▶ [Exercise requirements]: One part of the entries below is wanted: the lines from the one containing "95: (271, 150)" through the one containing "130: (365, 193)". Write those out exactly and nothing else.

▶ [Listed entries]:
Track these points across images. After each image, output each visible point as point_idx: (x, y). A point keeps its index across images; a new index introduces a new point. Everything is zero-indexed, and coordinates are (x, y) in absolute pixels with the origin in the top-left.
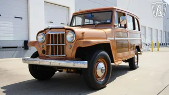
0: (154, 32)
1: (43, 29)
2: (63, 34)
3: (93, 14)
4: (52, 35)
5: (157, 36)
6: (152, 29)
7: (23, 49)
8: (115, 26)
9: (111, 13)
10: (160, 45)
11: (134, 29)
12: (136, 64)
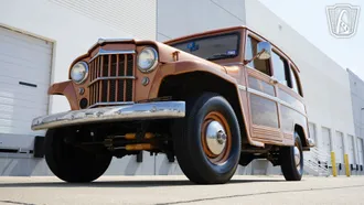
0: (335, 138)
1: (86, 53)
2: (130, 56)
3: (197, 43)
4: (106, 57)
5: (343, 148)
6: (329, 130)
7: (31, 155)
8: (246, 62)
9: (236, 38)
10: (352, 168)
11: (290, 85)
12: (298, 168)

...

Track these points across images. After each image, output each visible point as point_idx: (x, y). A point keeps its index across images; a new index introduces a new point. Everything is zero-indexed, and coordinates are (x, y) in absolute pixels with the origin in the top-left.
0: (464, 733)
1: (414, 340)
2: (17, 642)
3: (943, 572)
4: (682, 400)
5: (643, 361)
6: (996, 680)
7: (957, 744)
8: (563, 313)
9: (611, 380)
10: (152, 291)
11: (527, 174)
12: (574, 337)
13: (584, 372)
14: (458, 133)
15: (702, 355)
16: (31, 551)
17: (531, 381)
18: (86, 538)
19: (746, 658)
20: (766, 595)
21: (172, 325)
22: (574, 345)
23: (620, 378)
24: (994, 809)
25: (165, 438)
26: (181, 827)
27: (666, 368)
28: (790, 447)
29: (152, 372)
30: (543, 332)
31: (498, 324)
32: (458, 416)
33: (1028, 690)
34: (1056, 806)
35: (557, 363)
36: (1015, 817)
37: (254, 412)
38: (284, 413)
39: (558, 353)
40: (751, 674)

* * *

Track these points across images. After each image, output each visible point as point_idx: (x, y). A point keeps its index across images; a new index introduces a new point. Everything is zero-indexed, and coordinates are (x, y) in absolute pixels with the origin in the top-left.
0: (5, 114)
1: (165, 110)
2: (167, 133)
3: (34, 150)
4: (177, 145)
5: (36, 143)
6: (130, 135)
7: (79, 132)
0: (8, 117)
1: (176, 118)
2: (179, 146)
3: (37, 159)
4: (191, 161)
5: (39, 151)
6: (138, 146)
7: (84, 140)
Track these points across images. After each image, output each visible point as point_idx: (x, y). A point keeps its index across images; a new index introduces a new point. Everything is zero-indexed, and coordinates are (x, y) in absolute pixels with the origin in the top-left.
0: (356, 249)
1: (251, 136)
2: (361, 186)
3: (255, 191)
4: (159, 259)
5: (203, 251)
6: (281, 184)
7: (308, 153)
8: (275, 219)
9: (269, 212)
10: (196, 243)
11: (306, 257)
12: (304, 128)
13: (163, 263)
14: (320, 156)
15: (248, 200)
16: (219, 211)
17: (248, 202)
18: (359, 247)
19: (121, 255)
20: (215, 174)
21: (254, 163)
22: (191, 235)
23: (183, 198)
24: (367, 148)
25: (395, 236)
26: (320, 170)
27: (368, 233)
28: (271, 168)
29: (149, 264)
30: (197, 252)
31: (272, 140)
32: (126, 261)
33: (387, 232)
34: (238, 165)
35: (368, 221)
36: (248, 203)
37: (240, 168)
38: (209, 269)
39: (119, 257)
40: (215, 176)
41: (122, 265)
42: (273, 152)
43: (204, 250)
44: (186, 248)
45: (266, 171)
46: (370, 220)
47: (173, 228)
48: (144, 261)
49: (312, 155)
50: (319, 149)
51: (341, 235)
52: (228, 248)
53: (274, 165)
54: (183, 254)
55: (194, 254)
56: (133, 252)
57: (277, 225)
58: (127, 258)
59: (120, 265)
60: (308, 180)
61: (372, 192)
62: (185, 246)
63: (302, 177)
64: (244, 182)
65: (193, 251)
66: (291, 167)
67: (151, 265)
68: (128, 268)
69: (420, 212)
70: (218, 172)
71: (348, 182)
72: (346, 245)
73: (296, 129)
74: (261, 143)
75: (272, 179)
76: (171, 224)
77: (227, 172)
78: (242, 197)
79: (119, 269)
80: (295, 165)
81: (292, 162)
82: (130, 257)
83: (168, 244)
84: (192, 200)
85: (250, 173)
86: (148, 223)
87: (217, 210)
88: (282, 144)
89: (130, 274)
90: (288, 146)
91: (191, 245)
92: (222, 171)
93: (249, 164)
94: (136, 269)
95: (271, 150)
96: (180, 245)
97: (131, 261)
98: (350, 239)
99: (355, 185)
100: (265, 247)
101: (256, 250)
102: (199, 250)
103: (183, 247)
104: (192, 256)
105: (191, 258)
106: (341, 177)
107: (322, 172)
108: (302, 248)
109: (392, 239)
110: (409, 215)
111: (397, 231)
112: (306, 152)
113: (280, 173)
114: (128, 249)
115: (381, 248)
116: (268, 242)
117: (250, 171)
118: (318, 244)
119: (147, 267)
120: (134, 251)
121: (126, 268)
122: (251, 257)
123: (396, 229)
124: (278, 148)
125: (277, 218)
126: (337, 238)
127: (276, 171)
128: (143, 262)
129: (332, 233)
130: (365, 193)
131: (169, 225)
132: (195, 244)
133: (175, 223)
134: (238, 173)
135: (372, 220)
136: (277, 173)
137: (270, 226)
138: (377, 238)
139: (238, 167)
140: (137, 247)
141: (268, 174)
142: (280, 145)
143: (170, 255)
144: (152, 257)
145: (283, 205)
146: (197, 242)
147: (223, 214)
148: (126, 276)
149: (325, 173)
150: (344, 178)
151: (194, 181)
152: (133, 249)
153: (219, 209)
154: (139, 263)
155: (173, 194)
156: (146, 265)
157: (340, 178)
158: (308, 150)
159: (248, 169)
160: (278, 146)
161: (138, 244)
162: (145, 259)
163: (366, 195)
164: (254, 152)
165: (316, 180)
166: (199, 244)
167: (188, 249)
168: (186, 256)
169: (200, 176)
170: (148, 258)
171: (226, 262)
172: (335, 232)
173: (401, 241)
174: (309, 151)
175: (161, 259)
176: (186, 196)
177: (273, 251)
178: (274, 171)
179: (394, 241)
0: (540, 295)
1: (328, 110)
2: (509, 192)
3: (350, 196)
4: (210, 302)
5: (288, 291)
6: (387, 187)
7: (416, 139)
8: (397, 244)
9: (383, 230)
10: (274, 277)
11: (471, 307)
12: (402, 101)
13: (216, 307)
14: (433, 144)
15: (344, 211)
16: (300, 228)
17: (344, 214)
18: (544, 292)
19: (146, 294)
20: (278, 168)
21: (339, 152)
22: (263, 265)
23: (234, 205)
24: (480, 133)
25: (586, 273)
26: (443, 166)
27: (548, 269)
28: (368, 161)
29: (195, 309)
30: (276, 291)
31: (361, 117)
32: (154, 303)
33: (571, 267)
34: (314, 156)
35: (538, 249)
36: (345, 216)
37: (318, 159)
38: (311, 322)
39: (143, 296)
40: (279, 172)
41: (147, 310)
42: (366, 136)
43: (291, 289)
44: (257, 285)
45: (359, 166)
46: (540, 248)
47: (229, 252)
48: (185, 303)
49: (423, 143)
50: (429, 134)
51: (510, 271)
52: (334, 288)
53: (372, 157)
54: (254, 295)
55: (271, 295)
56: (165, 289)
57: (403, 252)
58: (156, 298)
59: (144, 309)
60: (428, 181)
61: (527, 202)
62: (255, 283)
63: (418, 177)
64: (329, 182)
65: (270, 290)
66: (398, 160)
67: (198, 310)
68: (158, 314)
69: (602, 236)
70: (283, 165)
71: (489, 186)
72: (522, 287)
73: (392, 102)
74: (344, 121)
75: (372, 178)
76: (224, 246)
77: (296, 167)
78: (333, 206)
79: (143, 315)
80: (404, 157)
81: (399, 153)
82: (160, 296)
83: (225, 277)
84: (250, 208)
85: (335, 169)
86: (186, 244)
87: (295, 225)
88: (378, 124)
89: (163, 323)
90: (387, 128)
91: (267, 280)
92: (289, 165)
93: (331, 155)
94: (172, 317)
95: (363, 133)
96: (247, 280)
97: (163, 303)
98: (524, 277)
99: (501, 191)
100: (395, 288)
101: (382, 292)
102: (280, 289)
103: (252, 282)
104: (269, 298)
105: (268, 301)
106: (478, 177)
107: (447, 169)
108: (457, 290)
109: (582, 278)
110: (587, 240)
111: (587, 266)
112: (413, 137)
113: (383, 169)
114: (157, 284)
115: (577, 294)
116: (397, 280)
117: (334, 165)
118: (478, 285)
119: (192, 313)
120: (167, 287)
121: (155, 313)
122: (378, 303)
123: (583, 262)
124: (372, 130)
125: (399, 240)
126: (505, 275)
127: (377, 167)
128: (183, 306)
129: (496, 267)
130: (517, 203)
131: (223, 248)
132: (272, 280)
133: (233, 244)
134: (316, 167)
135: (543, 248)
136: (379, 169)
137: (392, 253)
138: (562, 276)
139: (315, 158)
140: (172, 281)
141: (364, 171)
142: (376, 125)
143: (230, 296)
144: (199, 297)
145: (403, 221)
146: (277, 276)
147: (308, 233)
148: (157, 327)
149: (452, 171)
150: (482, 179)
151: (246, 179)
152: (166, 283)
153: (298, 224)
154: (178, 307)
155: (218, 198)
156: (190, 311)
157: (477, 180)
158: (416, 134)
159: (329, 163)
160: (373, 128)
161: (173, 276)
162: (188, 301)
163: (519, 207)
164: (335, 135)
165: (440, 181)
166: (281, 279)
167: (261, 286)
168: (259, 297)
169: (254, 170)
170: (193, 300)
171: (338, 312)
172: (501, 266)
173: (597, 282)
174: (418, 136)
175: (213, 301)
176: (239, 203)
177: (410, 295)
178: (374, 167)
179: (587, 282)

▶ [Your response]:
95: (271, 150)
96: (180, 245)
97: (131, 261)
98: (350, 239)
99: (355, 185)
100: (265, 247)
101: (256, 250)
102: (199, 250)
103: (183, 247)
104: (192, 256)
105: (191, 258)
106: (341, 177)
107: (322, 172)
108: (302, 248)
109: (392, 239)
110: (409, 215)
111: (397, 231)
112: (306, 152)
113: (280, 173)
114: (128, 249)
115: (381, 248)
116: (268, 242)
117: (250, 171)
118: (318, 244)
119: (147, 267)
120: (134, 251)
121: (126, 268)
122: (251, 257)
123: (396, 229)
124: (278, 148)
125: (277, 218)
126: (337, 238)
127: (276, 171)
128: (143, 262)
129: (332, 233)
130: (365, 193)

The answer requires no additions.